Song of the Angels, for orchestra
2222-4231-timp.tri-str, 7’30”
For the Cairn University Orchestra, Joseph Caminiti, music director, in honor of the 100th Anniversity of Cairn University. Premiered 9 May 2014, Cairn University, Langhorne, Pa.

And one cried unto another, and said, Holy, holy, holy is the Lord of Hosts: the whole earth is full of His glory. Isaiah 6:3

SongAngelsScore.p1There is something remarkable in this riveting scene of Isaiah in heaven that I had never noticed before. God is on his throne, his glory fills the temple, the angels worship constantly, and Isaiah is struck dumb by his sinfulness in the midst of holiness. This I understand.

But what the angels say here isn’t that the temple is filled with God’s glory or that heaven is filled with his glory. This would be understandable—reasonable, even, if that word can be applied here. No, the earth is filled with his glory, they say here. This has always slipped by me. Remarkable it is, and for two reasons, I think: that the angels seem to think it obvious, and that they seem to think it relevant.

It is not obvious to us. On earth, we do like our sunsets and our rainbows and a soft rain to bless our gardens. But we know that sometimes rain is hard, and that sometimes it storms, and that sometimes a tornado kills dozens. A crick in the earth’s crust and a volcano buries hundreds, a tsunami rolls onto land and takes away thousands.

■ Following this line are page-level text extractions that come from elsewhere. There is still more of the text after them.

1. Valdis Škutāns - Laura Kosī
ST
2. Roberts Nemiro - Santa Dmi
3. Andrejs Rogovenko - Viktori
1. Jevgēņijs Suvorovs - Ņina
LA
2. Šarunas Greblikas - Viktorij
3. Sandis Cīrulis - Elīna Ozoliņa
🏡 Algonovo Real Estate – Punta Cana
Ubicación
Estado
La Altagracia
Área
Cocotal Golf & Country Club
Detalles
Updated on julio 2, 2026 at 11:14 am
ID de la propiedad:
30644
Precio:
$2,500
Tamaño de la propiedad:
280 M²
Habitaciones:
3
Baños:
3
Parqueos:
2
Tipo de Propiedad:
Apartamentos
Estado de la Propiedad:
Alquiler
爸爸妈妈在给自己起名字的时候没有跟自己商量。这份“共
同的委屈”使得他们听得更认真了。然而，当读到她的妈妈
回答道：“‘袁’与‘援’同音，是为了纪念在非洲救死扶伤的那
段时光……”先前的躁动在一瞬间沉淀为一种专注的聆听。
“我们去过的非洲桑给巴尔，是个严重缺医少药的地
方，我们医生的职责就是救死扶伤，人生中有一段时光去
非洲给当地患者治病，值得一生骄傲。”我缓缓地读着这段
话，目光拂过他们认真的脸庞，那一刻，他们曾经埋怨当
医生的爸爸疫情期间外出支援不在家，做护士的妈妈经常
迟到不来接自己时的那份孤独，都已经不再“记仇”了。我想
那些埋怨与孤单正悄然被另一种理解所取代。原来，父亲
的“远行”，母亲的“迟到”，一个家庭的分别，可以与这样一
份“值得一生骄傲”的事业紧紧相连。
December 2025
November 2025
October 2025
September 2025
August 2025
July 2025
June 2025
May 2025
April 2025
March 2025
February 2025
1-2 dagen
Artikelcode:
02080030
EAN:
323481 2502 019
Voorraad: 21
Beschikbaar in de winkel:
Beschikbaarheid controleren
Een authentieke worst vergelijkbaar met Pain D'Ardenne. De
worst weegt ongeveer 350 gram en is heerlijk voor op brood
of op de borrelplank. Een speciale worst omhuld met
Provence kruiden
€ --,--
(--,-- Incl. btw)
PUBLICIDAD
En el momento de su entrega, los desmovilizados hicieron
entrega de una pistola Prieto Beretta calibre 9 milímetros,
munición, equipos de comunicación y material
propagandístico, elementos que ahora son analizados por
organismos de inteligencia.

The earth, we know, with its undeniable beauty, brings grief. This is where Song of the Angels begins, in the gray world we inhabit—an earth imperfect, an earth struggling, an earth groaning and travailing in pain—where we look for God’s glory and do not see it, or where we have given up even looking anymore.

But the angels do cry to one another, softly at first. We don’t hear them, perhaps because they’re talking to themselves. But one angel after another takes up the cry. We begin to hear something, but it is still earth-toned, still tinged with sadness, still tangled with evil, still acquainted with grief.

The angels keep at it, however; more angels join the ones already singing. They say, from heaven, that God’s glory is here. Is here. Strange, but we consider being convinced. Maybe it’s because the song is insistent or is getting louder, but we’re paying attention now and can almost hear something… not beyond this world, but deep down in this world, something we hadn’t noticed…

until now. And now it overcomes us: God’s glory, here all the time but now seen and now heard. It is an earth beautiful beyond what we could imagine, because it is an earth called beyond itself, serving a purpose beyond itself, as Isaiah, also, was called beyond himself. All we can do is repeat, over and over, with the angels, with the earth, Holy, holy, holy.

So it is obvious, and so it is relevant. This Sanctus doesn’t make evil disappear, or grief. These are real. In the midst of the glory on earth, they are still here, so that any final chord on earth is never fully resolved. But the glory also is real, the glory about which angels cry to one another in song, the glory that we now hear. Real glory colors real grief, and his glory fills the earth, and we sing the song of the angels.